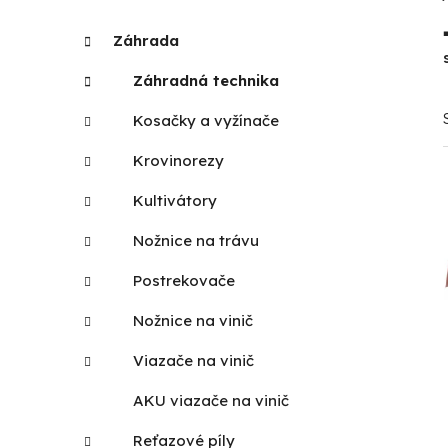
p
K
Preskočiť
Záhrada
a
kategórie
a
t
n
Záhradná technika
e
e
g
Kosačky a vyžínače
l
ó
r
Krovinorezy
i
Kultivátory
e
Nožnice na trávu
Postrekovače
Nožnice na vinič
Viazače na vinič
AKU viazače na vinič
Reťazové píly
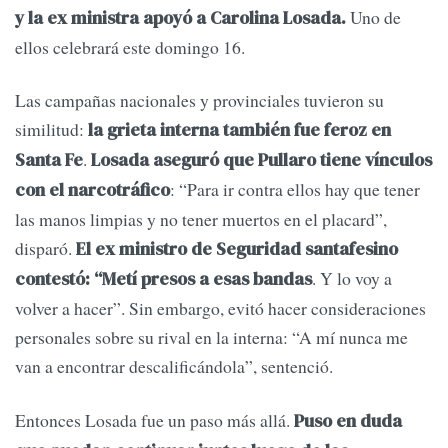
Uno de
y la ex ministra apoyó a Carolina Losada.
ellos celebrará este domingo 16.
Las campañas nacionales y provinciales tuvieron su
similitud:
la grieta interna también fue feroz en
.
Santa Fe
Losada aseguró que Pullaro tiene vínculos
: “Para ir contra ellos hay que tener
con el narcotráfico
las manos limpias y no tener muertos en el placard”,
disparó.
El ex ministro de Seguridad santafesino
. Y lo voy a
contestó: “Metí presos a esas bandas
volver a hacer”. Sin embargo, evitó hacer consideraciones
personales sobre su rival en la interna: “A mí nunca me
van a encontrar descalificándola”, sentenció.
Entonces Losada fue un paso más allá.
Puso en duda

________________________

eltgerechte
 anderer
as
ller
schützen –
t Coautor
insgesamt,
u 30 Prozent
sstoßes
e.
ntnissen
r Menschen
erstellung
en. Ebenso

________________________

• [Work required] Every line of the records above where the string "vinič" is found should be copied.

• [Solved exercise]
Nožnice na vinič
Viazače na vinič
AKU viazače na vinič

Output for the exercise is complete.